- Born: 21 August 1927 Glasgow, Scotland
- Died: 21 December 2013 (aged 86) New York City, US
- Education: Glasgow Academy Rugby School
- Alma mater: Glasgow University
- Occupation: Scottish whisky distiller
- Title: Chairman and president, William Grant & Sons
- Spouse(s): Louise Eccles (1954-2008 her death) Francesca Morales
- Children: 3
- Relatives: William Grant (great-grandfather)

= Charles Grant Gordon =

Charles Grant Gordon (21 August 1927 – 21 December 2013) was a Scottish whisky distiller, chairman and president of his family firm, William Grant & Sons.

==Early life==
Charles Grant Gordon was born in Glasgow on 21 August 1927, the eldest son of William Grant, and the great-grandson of the original William Grant.
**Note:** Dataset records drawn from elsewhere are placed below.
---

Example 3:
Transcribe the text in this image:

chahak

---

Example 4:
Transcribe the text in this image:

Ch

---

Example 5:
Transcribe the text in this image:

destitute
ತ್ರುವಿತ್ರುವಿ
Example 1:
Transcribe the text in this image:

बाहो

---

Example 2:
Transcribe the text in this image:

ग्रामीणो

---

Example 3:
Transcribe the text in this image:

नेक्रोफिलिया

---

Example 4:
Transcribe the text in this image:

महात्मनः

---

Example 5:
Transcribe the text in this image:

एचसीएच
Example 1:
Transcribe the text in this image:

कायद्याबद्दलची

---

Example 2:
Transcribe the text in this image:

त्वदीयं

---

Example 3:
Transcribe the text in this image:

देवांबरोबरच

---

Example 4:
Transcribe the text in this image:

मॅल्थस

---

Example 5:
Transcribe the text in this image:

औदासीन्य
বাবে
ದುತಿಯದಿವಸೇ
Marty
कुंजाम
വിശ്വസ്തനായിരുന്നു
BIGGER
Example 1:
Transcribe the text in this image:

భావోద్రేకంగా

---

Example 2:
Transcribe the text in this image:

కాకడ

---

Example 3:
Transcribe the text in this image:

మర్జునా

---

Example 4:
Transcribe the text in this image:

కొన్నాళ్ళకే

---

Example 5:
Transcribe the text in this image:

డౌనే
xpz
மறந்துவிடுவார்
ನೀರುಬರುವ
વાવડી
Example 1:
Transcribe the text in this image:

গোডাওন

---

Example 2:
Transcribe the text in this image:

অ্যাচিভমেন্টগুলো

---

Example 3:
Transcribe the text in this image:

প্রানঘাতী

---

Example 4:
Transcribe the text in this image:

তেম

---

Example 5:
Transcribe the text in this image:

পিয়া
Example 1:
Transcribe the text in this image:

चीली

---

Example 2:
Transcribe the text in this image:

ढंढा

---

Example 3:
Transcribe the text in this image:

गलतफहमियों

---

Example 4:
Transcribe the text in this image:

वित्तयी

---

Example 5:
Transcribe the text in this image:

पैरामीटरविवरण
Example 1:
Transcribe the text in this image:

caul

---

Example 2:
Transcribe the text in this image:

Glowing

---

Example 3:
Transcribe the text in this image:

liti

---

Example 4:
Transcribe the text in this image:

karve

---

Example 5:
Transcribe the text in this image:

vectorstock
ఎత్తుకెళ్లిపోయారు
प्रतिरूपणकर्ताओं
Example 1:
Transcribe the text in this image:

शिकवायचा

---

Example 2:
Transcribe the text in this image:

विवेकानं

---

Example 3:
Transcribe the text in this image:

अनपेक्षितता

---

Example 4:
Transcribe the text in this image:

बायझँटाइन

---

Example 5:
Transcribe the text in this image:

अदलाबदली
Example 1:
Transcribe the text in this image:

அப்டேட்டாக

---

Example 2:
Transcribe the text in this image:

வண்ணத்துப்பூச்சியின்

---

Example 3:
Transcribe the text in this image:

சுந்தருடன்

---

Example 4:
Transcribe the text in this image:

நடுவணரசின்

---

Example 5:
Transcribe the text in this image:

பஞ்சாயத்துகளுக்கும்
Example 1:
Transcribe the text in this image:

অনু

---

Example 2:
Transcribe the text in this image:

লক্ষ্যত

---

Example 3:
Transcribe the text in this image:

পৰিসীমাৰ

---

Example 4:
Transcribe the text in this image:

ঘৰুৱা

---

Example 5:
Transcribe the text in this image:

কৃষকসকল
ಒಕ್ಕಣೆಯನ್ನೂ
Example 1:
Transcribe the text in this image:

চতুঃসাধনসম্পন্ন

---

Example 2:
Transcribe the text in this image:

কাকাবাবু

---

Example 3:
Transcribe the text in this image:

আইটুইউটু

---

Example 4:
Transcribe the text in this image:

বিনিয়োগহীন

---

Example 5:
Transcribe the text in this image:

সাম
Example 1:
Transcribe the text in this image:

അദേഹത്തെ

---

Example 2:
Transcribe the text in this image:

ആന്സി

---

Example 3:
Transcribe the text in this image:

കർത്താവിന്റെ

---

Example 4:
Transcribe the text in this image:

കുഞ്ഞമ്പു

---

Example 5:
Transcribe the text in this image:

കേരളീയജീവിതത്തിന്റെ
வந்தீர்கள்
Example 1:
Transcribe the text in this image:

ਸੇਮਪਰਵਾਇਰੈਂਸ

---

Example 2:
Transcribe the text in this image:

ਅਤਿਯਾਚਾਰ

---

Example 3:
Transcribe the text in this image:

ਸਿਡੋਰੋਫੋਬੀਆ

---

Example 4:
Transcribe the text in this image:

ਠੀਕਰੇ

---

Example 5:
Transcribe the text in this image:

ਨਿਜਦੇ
He was educated at Glasgow Academy and Rugby School, followed by a bachelor's degree in accounting at Glasgow University.

==Career==
In 1951, Gordon qualified as a chartered accountant, and then joined the family business. Following his father's death in 1953, Gordon became a director, later joined by his younger brother Sandy and by Eric Lloyd Roberts, the husband of his aunt Janet Sheed Roberts (née Gordon).

==Personal life==
In 1954, Gordon married Louise Eccles, and they had three sons, Grant Edward Gordon, Grant Glenn Gordon and Lloyd Grant Gordon. After Louise's death, he married Francesca Morales.

Gordon died in hospital of pneumonia in New York City on 21 December 2013.